[[ DOCUMENT EXCERPT, beginning ]]

Four tactics to get the most from the Conversion

Here are four retirement investing tactics for making the most of your tax savings when undergoing the RRSP to RRIF conversion process:

1.) Use a younger spouse’s age to set a lower minimum withdrawal: For example, if your spouse is 65 when you turn 71, then the minimum withdrawal set by Revenue Canada is 4.00%, rather than 5.28%. The rate increases yearly until it reaches 5.28% when your spouse turns 71. It then follows the normal schedule, reaching 6.82% when your spouse reaches 80, and levelling off at 20% at age 95.

2.) Stick with late-in-the-year payments: You start making withdrawals from your RRIF in the year following the year in which the RRIF is established. For example, if you open a RRIF in 2016, you have to make your first withdrawal by December 31, 2017.
You can receive RRIF payments on any schedule, though most investors choose to receive them either monthly or yearly. Unless you need monthly payments to live on, it’s best to request only one payment per year, near year-end, to prolong your tax deferral. For practical purposes, however, set a date such as December 15 to allow for delays. Just contact the broker or institution that holds your RRIF to set up your yearly payment. If you are a portfolio management client of Successful Investor Wealth Management, we can arrange this for you.

3.) Withdraw shares instead of cash: Keep in mind that you don’t need to make your minimum withdrawal in cash. Instead, you may make an “in-kind” withdrawal of shares instead of cash.

[[ DOCUMENT EXCERPT, end ]]
[[ ENTRIES SUPPLIED, beginning ]]

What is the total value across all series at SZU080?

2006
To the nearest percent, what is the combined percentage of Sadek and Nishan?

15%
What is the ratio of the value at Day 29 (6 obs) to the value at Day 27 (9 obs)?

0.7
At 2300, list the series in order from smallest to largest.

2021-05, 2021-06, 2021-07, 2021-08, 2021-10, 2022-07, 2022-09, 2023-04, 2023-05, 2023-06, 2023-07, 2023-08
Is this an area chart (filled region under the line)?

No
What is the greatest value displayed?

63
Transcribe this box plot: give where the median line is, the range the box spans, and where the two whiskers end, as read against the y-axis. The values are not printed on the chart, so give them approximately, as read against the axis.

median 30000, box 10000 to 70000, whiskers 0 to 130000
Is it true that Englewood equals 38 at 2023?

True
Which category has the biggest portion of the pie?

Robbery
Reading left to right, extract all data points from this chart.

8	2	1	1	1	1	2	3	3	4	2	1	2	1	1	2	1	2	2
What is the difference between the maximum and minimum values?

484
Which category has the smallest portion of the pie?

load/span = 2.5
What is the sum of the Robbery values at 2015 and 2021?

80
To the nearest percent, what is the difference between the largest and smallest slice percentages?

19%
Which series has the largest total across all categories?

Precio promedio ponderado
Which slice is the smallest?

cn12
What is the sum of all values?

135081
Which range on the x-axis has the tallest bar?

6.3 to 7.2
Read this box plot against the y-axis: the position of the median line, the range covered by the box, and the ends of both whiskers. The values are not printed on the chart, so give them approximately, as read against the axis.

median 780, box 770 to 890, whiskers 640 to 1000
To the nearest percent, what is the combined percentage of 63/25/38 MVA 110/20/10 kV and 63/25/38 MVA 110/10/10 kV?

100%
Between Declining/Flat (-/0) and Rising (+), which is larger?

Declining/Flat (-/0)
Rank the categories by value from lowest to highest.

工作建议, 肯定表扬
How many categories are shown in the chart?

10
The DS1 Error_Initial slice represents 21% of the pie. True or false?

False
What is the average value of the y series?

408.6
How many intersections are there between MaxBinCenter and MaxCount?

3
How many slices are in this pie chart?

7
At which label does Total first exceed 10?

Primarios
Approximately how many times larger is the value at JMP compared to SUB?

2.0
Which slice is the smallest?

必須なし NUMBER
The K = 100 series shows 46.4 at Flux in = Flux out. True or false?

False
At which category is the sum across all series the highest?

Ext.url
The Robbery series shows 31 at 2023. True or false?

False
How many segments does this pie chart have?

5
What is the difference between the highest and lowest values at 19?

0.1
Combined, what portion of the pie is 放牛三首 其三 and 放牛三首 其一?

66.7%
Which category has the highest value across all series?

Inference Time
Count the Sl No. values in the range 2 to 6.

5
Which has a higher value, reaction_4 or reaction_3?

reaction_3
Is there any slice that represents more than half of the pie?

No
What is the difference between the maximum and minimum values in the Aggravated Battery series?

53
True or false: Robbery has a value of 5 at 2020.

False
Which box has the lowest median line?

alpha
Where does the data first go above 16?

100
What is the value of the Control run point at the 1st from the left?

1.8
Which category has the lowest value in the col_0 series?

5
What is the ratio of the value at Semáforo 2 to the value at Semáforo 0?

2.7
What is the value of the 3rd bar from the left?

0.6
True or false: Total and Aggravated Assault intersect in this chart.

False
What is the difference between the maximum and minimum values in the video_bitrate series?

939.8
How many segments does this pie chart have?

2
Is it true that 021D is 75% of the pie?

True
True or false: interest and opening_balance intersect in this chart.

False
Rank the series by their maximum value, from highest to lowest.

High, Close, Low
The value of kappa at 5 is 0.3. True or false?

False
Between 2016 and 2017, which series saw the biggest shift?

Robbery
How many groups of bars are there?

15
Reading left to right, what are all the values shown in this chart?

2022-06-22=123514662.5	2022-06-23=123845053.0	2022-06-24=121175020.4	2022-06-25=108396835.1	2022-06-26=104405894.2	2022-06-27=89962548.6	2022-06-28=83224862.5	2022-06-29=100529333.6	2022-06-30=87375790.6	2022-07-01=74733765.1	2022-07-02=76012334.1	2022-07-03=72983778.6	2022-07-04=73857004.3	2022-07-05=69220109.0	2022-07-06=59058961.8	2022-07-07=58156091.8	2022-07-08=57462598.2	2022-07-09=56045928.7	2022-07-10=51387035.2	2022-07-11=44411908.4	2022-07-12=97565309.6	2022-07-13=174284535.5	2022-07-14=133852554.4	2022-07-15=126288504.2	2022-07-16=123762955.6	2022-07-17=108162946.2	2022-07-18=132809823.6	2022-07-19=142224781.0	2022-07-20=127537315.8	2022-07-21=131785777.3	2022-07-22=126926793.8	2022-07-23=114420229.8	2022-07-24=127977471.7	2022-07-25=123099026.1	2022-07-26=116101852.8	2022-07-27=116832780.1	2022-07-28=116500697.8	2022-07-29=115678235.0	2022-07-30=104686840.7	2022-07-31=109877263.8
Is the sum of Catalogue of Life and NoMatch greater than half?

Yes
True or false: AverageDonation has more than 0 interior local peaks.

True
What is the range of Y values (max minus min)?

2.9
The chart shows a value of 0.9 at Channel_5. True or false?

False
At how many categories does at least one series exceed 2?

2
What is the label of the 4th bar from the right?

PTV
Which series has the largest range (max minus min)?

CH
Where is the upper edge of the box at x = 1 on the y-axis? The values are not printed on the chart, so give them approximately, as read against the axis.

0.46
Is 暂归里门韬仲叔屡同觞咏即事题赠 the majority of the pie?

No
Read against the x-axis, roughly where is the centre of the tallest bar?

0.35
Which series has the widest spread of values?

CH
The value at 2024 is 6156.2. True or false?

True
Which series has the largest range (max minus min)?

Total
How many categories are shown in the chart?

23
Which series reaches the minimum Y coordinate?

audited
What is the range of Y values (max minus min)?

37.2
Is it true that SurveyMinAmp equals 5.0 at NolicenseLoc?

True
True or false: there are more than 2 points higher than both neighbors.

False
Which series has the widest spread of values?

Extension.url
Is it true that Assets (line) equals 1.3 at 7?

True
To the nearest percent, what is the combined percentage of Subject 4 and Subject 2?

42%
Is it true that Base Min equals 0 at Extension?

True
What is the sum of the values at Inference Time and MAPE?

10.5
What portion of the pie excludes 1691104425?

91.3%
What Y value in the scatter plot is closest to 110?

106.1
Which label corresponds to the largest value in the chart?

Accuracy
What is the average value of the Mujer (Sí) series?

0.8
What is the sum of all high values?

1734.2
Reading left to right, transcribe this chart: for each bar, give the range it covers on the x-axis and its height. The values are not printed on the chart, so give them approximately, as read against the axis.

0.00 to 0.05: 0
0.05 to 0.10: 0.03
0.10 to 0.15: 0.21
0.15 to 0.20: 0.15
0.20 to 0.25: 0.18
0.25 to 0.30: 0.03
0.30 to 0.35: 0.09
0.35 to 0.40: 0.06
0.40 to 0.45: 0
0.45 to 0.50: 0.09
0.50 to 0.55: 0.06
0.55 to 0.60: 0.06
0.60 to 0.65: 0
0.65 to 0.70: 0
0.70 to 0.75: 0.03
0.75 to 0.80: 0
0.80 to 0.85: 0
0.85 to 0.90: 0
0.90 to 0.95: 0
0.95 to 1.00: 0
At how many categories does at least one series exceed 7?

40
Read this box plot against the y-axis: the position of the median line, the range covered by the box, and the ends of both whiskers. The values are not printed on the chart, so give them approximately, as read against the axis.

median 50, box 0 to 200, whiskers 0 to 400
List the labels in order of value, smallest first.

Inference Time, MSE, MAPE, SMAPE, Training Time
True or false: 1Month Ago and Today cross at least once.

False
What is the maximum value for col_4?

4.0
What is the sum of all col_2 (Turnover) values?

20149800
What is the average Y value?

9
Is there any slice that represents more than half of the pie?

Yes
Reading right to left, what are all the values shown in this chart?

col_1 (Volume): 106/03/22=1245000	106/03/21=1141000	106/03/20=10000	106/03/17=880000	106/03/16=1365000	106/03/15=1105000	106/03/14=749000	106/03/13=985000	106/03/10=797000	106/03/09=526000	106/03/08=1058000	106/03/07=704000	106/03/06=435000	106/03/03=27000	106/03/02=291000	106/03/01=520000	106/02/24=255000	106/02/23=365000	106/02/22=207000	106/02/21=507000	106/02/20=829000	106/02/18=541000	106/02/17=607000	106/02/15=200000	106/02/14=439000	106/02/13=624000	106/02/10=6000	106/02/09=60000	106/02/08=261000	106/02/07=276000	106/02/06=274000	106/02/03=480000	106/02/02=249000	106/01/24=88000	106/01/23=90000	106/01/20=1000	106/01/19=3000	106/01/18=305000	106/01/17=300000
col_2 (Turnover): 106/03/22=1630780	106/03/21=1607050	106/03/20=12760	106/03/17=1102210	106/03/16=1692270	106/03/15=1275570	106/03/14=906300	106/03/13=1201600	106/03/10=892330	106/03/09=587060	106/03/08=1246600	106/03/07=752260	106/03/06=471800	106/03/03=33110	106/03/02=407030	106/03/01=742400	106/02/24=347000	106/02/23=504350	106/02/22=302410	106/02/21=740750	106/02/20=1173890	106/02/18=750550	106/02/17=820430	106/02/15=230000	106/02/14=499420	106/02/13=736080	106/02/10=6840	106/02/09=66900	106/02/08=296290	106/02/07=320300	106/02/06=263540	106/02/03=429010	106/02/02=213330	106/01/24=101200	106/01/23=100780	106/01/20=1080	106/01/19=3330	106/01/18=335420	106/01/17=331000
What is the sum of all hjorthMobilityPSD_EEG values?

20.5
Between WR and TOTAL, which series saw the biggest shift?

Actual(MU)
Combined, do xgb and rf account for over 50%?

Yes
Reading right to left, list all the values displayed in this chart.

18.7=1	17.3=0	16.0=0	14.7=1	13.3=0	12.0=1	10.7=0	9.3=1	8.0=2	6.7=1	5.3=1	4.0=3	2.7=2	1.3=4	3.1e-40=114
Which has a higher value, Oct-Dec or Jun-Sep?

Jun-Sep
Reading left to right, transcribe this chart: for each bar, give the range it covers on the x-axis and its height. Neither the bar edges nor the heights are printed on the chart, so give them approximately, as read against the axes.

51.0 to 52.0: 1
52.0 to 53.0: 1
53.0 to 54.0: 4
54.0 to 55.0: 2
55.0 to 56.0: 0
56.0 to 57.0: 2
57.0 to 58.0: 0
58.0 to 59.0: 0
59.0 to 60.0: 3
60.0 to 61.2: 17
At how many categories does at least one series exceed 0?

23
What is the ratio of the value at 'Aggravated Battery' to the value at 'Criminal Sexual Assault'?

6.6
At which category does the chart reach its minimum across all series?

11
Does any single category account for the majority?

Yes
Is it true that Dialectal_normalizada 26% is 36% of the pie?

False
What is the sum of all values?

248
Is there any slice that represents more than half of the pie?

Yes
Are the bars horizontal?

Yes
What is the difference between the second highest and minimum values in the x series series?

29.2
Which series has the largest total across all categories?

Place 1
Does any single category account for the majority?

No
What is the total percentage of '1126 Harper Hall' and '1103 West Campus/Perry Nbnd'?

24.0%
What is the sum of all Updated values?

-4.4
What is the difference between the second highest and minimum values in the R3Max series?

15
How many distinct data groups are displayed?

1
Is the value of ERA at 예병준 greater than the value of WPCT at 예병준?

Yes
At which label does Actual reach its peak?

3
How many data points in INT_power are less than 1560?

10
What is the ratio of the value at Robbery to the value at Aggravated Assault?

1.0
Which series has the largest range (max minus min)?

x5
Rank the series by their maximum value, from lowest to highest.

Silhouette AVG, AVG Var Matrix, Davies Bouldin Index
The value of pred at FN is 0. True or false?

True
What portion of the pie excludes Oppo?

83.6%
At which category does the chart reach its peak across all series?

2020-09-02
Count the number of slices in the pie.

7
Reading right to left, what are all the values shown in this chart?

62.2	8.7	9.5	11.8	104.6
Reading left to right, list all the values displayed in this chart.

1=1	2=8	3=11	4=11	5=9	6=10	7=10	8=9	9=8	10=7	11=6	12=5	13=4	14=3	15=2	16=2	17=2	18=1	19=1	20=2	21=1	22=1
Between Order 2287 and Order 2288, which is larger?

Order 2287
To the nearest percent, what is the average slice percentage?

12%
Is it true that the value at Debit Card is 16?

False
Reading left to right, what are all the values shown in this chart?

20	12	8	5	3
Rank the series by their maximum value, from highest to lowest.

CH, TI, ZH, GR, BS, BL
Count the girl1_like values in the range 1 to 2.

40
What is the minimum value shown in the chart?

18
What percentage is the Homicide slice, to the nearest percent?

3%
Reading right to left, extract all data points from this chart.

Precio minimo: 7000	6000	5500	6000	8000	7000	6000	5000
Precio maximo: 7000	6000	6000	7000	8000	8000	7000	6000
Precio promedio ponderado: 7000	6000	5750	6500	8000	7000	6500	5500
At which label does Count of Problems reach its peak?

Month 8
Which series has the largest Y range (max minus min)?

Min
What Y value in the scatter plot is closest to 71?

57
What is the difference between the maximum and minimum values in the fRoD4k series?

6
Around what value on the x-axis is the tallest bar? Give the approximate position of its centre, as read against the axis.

[[ ENTRIES SUPPLIED, end ]]

PROBLEMS TO WORK ON:
[1] From the passage on RRSP to RRIF conversion tactics, copy the text starting with "Four tactics to" and going on through "20% at age 95.".
[2] According to the passage on RRSP to RRIF conversion tactics, by what date must the first withdrawal be made if a RRIF is opened in 2016?
[3] Continue the passage on RRSP to RRIF conversion tactics from its last sentence.

ANSWERS TO EACH TASK:
[1]
Four tactics to get the most from the Conversion

Here are four retirement investing tactics for making the most of your tax savings when undergoing the RRSP to RRIF conversion process:

1.) Use a younger spouse’s age to set a lower minimum withdrawal: For example, if your spouse is 65 when you turn 71, then the minimum withdrawal set by Revenue Canada is 4.00%, rather than 5.28%. The rate increases yearly until it reaches 5.28% when your spouse turns 71. It then follows the normal schedule, reaching 6.82% when your spouse reaches 80, and levelling off at 20% at age 95.

[2] By December 31, 2017.

[3]
4.) Name a RRIF beneficiary: Assets in a RRIF automatically pass on to your beneficiaries in the event of your death. If you name your spouse or a financially dependent child under 18 as beneficiary, assets are passed on tax-free to their RRIF or RRSP.
Account for withholding tax when withdrawing more than the minimum requirement
Note that when you make a RRIF withdrawal above the minimum requirement, Revenue Canada requires your financial institution to withhold tax at the time of withdrawal. Tax is withheld at the rate of 10% for amounts up to $5,000, 20% up to $15,000 and 30% on $15,001 and up.

The tax on your RRIF withdrawal may be more or less than the amount withheld. You’ll have to report the full withdrawal as income and pay tax at ordinary rates. But you’ll get a credit against taxes owing if too much tax is withheld.

For investors turning 71 the RRSP to RRIF conversion process makes the most sense for investors that would like to live off their retirement income.

Do you invest differently inside your RRSP than outside? Did you find the RRSP to RRIF conversion process smooth? How well have you done in your RRSP/RRIF investing compared to your results in non-registered investments?

Pat McKeough has been one of Canada’s most respected investment advisors for over three decades. He is the founder and senior editor of TSI Network and the founder of Successful Investor Wealth Management. He is also the author of several acclaimed investment books.

5 thoughts on “Switching your RRSP to a RRIF is best for those retiring soon

  1. Good tip about withdrawing shares rather than cash.

    The minimum withdrawal percentages mentioned are outdated and incorrect – e.g. as of the 2015 budget the minimum at age 71 is 5.28 percent (google “RRIF minimum withdrawal”) – surprised that Pat Mckeough was not aware of this.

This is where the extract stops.